Begini Potret Pantauan Udara Evakuasi Sriwijaya Air SJ182 - SWARAKYAT NEWS

Begini Potret Pantauan Udara Evakuasi Sriwijaya Air SJ182

Begini Potret Pantauan Udara Evakuasi Sriwijaya Air SJ182



SWARAKYAT.COM - Sriwijaya Air SJ182 rute Jakarta-Pontianak yang hilang kontak dipastikan jatuh di sekitar Kepulauan Seribu. Begini pantauan udara menggunakan pesawat di titik jatuhnya pesawat Sriwijaya Air SJ182.

 

detikcom berkesempatan menumpangi pesawat CN A 2904 dari TNI AU dengan ketinggian 500-1.500 kaki. Pesawat terbang dari Lanud Halim Perdana kusama pukul 09.30 WIB.

 

Dari pantauan pesawat mengitari titik koordinat jatuhnya pesawat Sriwijaya Air. Terpantau beberapa kapal berkumpul di satu titik saat pilot menyebutkan lokasi jatuh pesawat.

 

"Sekarang kita berada di ketinggian 2.500 kaki, di bawah lokasi jatuhnya pesawat," ujar Pilot CN A 2904, Gilang Pranajaya dari dalam pesawat lewat pengeras suara, Minggu (10/1/2021).



Tampak sekitar 3 kapal besar dikelilingi belasan kapal yang lebih kecil.
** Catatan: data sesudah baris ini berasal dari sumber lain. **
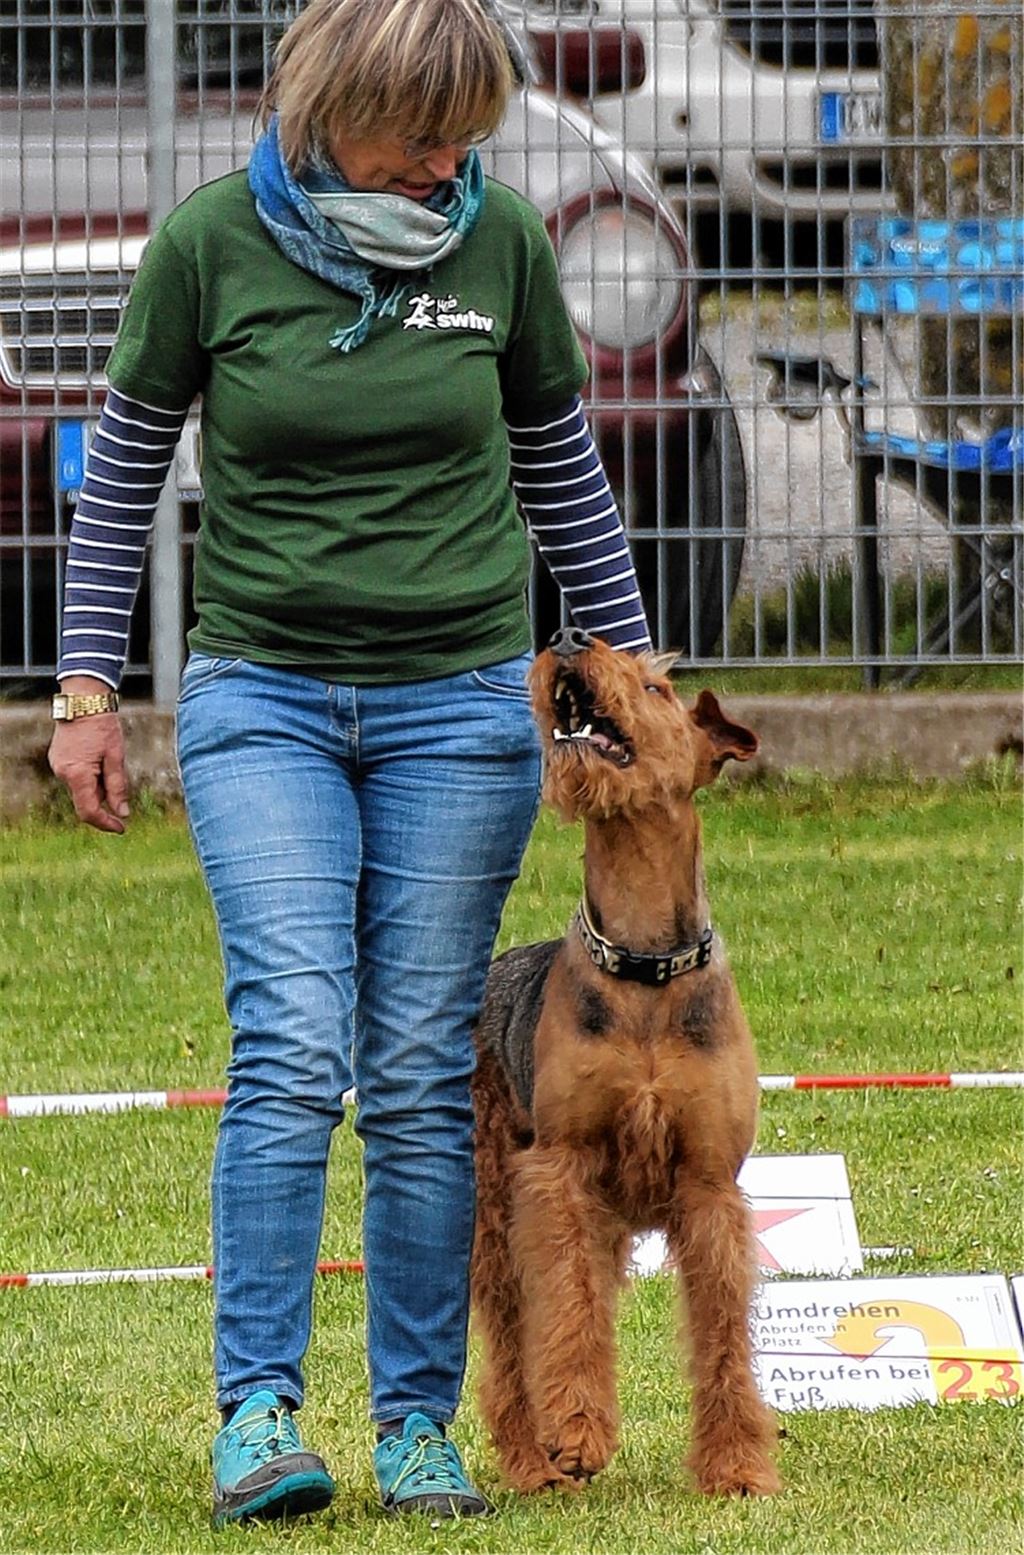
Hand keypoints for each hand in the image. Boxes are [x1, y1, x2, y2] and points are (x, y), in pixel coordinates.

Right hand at [48, 680, 129, 832]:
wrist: (83, 701)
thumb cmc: (103, 727)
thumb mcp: (116, 757)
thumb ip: (117, 787)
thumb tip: (122, 813)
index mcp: (78, 775)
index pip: (89, 812)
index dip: (106, 823)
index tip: (122, 828)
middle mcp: (63, 773)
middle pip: (86, 800)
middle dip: (105, 798)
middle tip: (118, 777)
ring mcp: (57, 766)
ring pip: (81, 788)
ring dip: (98, 785)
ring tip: (108, 758)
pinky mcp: (58, 759)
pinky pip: (76, 777)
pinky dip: (89, 776)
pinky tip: (97, 757)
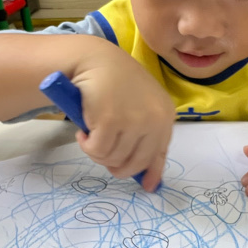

Terlihat beberapa speedboat berusaha merapat ke titik itu. Namun, tidak terlihat secara jelas aktivitas di sekitar kumpulan kapal itu.


Terlihat adanya perbedaan warna air laut di sekitar titik berkumpulnya kapal. Warnanya terlihat seperti bekas minyak.


Terpantau tidak ada serpihan benda besar di sekitar kapal pencarian. Hanya terlihat benda-benda kecil berwarna putih seperti sampah.

 

Sebelumnya, Asops KSAU Marsda Henri Alfiandi mengatakan pihaknya terus melakukan pencarian Sriwijaya Air SJ182 yang jatuh lewat udara. Henri mengatakan, dalam pencarian itu timnya melihat perubahan kontras warna air laut dan serpihan diduga dari bagian pesawat Sriwijaya Air.

 

"Kita sudah sampai 9 km tidak ditemukan mencurikan benda besar yang bisa kita ambil atau yang kita laporkan. Semakin mendekat pencarian pertama, kedua mulai kita melihat serpihan kita tidak yakin apakah serpihan laut, yang jelas itu sampah tapi curiga kita itu bagian dari bagian yang sudah mengapung dari pesawat," kata Henri di di Lanud Halim Perdanakusuma, Jakarta Timur, Minggu (10/1).

 

Henri mengatakan Polairud, Bakamla dan nelayan juga turut dalam pencarian benda-benda kecil mencurigakan. Dalam pencarian TNI AU, dipaparkan juga terlihat perubahan air laut yang kontras.

 

"Kita turun kecepatan 50 meter, 150 feet semakin mendekat semakin pelan kita lihat sekali lagi belum nampak hal yang besar. Kita yakin segera menemukan titik impact dilihat dari udara karena kita lihat anomali perubahan kontras warna laut. Kita asumsi itu tumpahan minyak. Anomali perubahan warna terlihat seperti dan luas jangkauannya," jelas dia.

 

"Di koordinat tadi yakin di selatan Pulau Laju, anomali warna air dan banyak material sampah-sampah tanda kutip sampah laut atau bagian itu tadi kapal, Basarnas juga sudah mengambili dengan cara ledder dan disapu terus," imbuhnya.